Le bâtonnier du barreau de Lyon, Hubert Mortemard de Boisse, a annoncé avoir saisi le Conseil de l’ordre afin qu’il examine une éventuelle interdiction d’exercice. Il a toutefois appelé à ne pas faire « d’amalgame » avec l’ensemble de la profession. Par ailleurs, des caméras de chasse ont été découvertes début mars aux abords de la prison de haute sécurité de Condé-sur-Sarthe, un élément qui intrigue également les enquêteurs.

Des profits considérables pour les dirigeants

L’opération a permis la saisie de 4 millions d’euros, de 12 biens immobiliers et de plusieurs objets de luxe. Les investigations ont également permis d’estimer les profits générés par l’organisation. Selon le parquet de Marseille, chaque cadre dirigeant aurait accumulé environ 300 000 euros de bénéfices nets par mois.

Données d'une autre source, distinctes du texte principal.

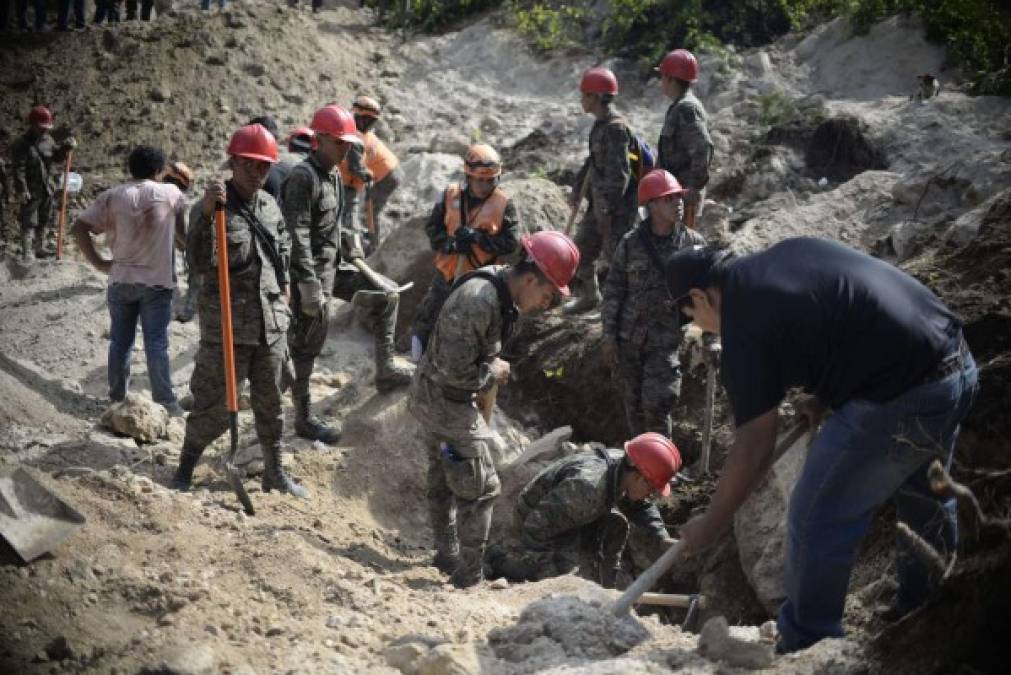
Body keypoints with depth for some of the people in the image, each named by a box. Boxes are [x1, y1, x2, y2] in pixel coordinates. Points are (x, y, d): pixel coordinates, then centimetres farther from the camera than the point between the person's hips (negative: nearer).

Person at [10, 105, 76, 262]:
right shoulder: (22, 144, -15)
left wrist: (66, 147, -4)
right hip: (30, 191, -8)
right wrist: (22, 190, -24)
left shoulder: (47, 139, 7)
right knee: (28, 222, -4)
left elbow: (56, 156, 15)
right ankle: (27, 252, 1)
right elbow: (18, 169, -18)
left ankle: (40, 247, 31)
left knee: (45, 220, 17)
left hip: (45, 188, 8)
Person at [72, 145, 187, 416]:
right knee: (156, 343, 0)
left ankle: (117, 398, 21)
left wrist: (98, 262, 0)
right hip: (157, 281, -2)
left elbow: (79, 227, -4)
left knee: (120, 341, 13)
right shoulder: (171, 193, -2)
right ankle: (165, 402, 1)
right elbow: (183, 233, 7)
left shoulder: (111, 197, 1)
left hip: (121, 280, 2)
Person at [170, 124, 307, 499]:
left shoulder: (271, 206, 8)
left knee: (270, 401, 16)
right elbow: (200, 263, -24)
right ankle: (185, 470, 21)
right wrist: (206, 214, -35)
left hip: (271, 323, 6)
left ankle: (274, 473, 30)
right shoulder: (211, 207, -12)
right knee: (213, 405, 1)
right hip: (226, 326, -6)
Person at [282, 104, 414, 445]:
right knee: (307, 343, 0)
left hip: (334, 268, 9)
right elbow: (297, 235, -24)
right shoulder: (302, 177, -19)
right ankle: (303, 419, 11)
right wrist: (309, 283, -26)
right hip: (311, 273, -9)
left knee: (384, 296, 13)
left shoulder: (333, 175, 10)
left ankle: (385, 370, 17)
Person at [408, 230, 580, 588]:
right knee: (480, 487, -3)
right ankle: (469, 578, 4)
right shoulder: (479, 301, -30)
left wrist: (493, 365, 0)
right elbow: (457, 372, -29)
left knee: (443, 478, 22)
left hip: (431, 396, 10)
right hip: (447, 401, -10)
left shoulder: (499, 287, 0)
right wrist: (493, 373, -14)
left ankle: (447, 556, 38)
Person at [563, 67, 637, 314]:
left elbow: (619, 173, -25)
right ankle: (589, 296, 35)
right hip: (599, 202, 10)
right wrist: (578, 187, 22)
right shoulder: (599, 125, 8)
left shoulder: (615, 128, -21)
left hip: (617, 206, -10)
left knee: (614, 253, -3)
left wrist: (607, 210, -24)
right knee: (582, 247, 18)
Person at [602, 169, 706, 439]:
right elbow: (612, 291, 2)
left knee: (656, 404, -7)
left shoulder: (693, 243, -3)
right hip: (628, 337, 1)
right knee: (633, 403, 11)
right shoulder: (630, 243, -3)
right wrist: (609, 336, -1)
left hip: (665, 339, -1)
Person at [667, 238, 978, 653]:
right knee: (925, 501, 29)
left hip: (902, 400, -10)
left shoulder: (745, 328, -10)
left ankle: (806, 648, 18)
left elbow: (754, 451, -9)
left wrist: (710, 526, 3)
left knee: (816, 523, 4)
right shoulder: (790, 251, 13)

Malgré l’ampleur de l’opération judiciaire, les autorités restent prudentes. La DZ Mafia fonctionne, selon les enquêteurs, comme une structure mouvante, sans hiérarchie clairement établie, où de nouveaux membres peuvent s’agréger depuis la prison ou l’extérieur. « Ce n’est pas la fin », a résumé le procureur Nicolas Bessone, soulignant la nécessité de poursuivre les investigations pour affaiblir durablement ce réseau criminel.